Industry-backed effort to boost ASP industry

Would making sense of the often chaotic IT industry boost the performance of the industry as a whole? Thereseems to be a resounding yes coming from the newly formed ASP Alliance Committee(AAC) at the pressbriefing of its September 1st launch this afternoon.
Written by Thomas Chen, Contributor

Would making sense of the often chaotic IT industry boost the performance of the industry as a whole? There seems to be a resounding yes coming from the newly formed ASP Alliance Committee(AAC) at the press briefing of its September 1st launch this afternoon.

The list of initial members making up the AAC's executive committee reads like the who's who of IT industry in Singapore: CalendarOne.com, Cisco Sytems, Ecpod.com, eGain Communications, Hewlett-Packard, iASPire.net Pte Ltd, Microsoft Singapore, Symix Singapore, PWR Powerlan Singapore, Progress Software, Solomon Software, Sun Microsystems and Starhub Internet.

As the chief speaker, Mr. Leong Han Kong, Chairman of ACC's first executive committee, pointed out, this is a well-rounded grouping with representatives from different sub-sets of the industry, from hardware and software to capacity providers.

Also on hand at the launch event today, was Dr Kaizad Heerjee, Honorary Member of AAC and assistant chief executive, Online Development, Infocomm Development Authority of Singapore, who voiced the support of the Singapore government for the initiative.

Wilson Tan, Vice President and Managing Director of Software AG Asia Pacific, and Chairman of Singapore IT Federation formed the third member of the penal.

In brief, the AAC is an ASP focused group formed under the Singapore IT Federation(SITF) with the explicit purpose of bringing industry players together to facilitate partnership and advancement of ASP industry in Singapore. It's official launch date is the 1st of September this year.

It is a move by SITF to capitalize on the advantages of the ASP model which promises to make IT cheaper, more user-friendly and also more easily customized for individual client.

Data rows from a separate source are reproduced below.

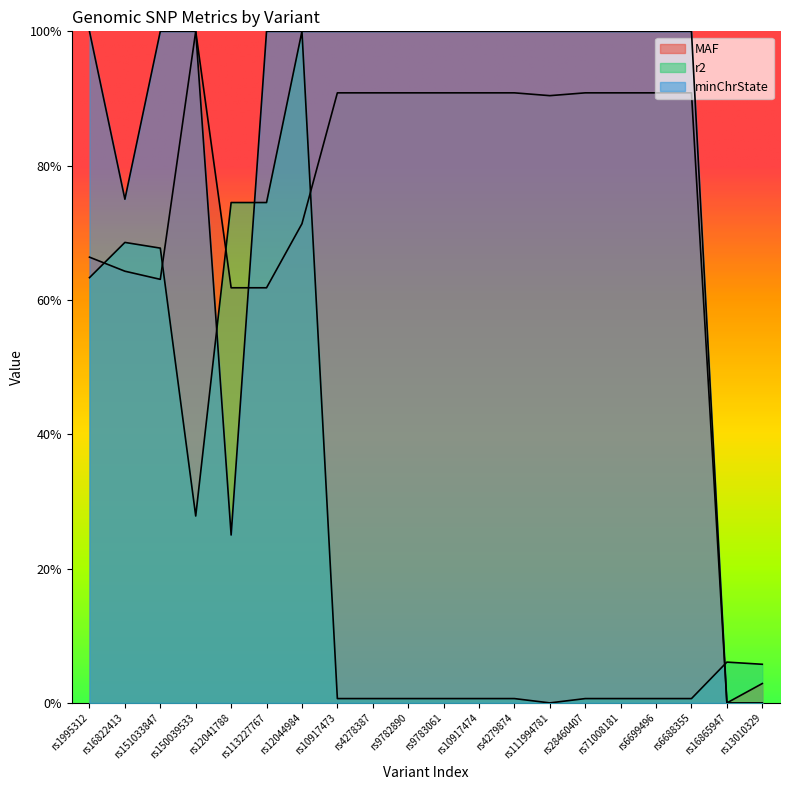

How many interior local valleys does the minChrState series have?

2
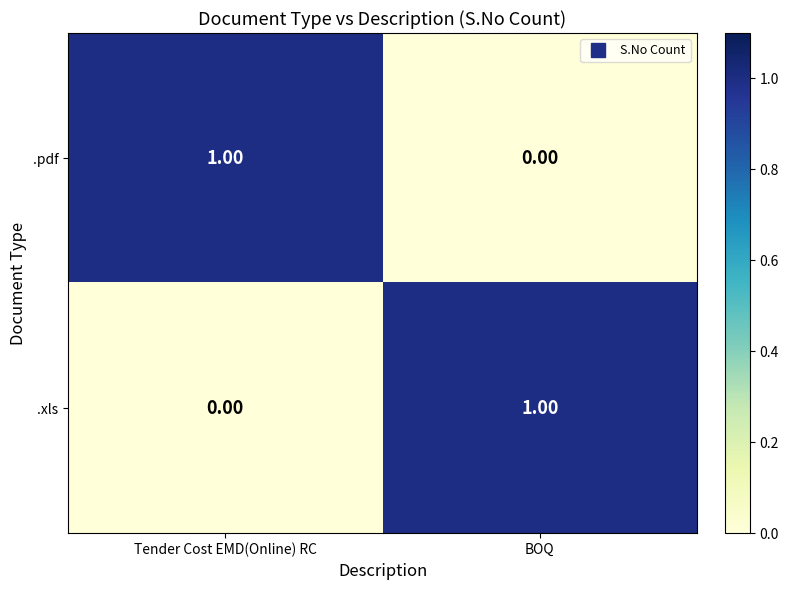

At BOQ, list the series in order from smallest to largest.

.pdf, .xls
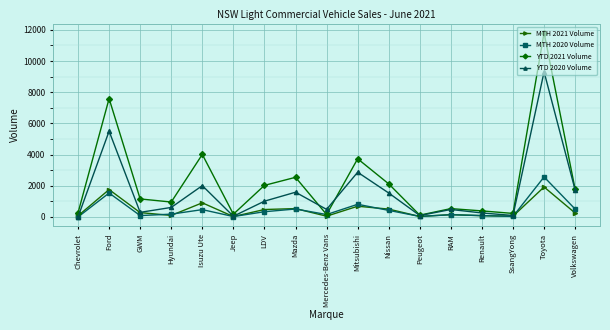

What is the value of the MTH 2020 Volume point at the 8th from the left?

513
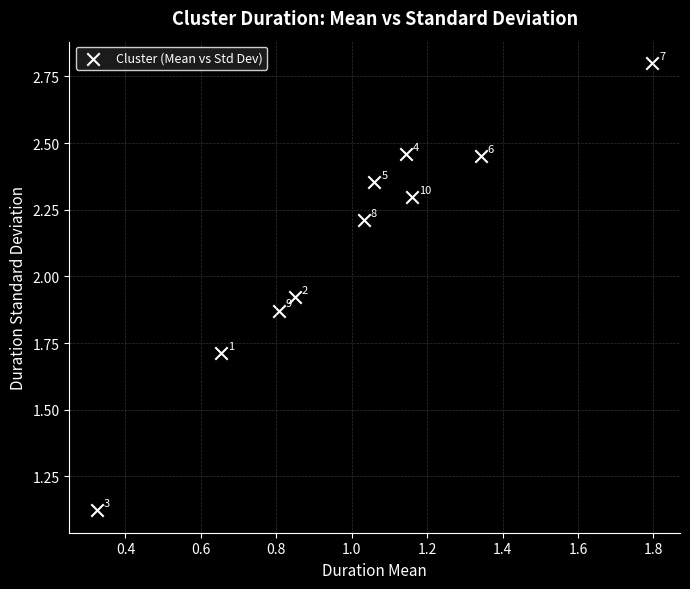

What is the range of Y values (max minus min)?

1.7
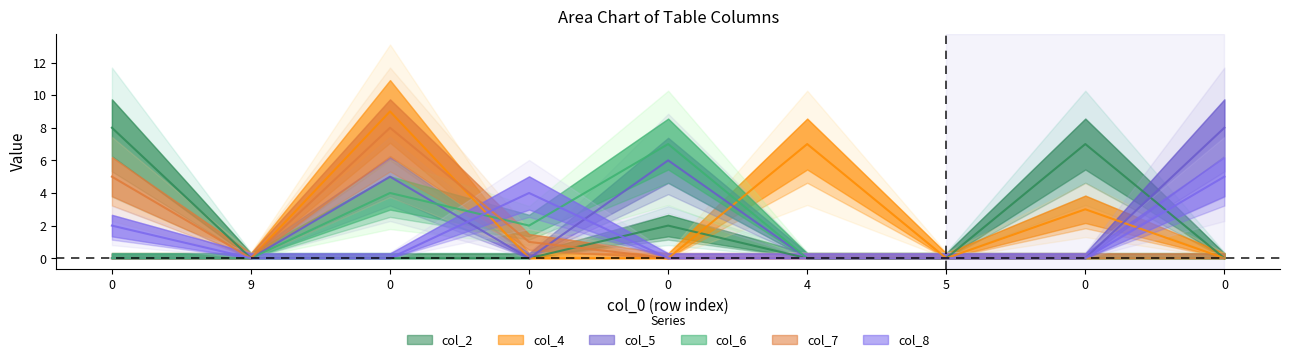

How many intersections are there between col_7 and col_6?

1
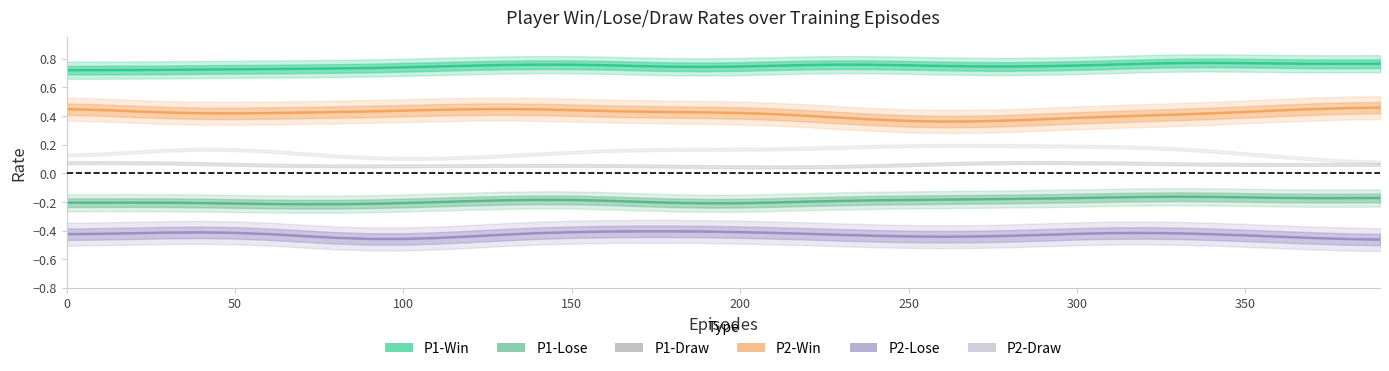

What value does the P1-Draw series have at 14?

0.1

"As players in the industry," said Leong, in a released statement, "we recognise and are very excited about the promise of the ASP model that companies will have continous access to the latest technology without the risk and costs involved in developing and maintaing the IT infrastructure. Though still in its infancy, ASP's will potentially reinvent the way business is conducted and change the entire way technology is embraced by end-users in enhancing business processes."

According to an IDC report, the global ASP market is now worth US$300 million this year and is expected to go up to $2 billion by 2003.

Plagues of the Industry
Local enthusiasm about the concept is strong, according to Leong. Signing up at ASP's, however, remain at an ebb as SME's here are still new to the IT industry and are skeptical about outsourcing a prominent aspect of their business.

The main obstacle, it seems, is a lack of awareness about ASP and what they do. The AAC plans to address this issue with marketing campaigns and a planned web-site that will contain information about ASP services.

Lack of awareness, however, is just half of the story. According to Leong, the industry is also plagued by a lack of standards and unity with companies sprouting to offer differing standards of services and what's worst, different language to describe their services.

Not surprisingly, points two and three of the AAC Charter sets out to promote a standardisation of terminology and to define minumum service levels that all members must meet.

As Leong argued, "The ASP market is becoming increasingly fragmented with the daily influx of new players, all with differing messages and service levels, which may end up impeding growth. There is an urgent need for the industry to have some form of standardisation and for ASP's to speak with one voice."

The Charter
The AAC rolled out a seven points charter, namely:

  • Develop and promote the ASP industry in Singapore with the eventual objective of exporting services throughout Asia Pacific
  • Educate local enterprises, especially small and medium enterprises, on the benefits of the ASP model and the selection of suitable ASP services for their business
  • Promote the standardisation of terminology.
  • Define appropriate minimum service levels that all members must meet.
  • Create a meeting ground where SI'x, telcos, ASO's, hardware and software providers can collaborate to bring competitive ASP services to market.
  • Create business opportunities for AAC members.
  • Provide feedback with regards to how governmental policies can help develop the ASP industry in Singapore.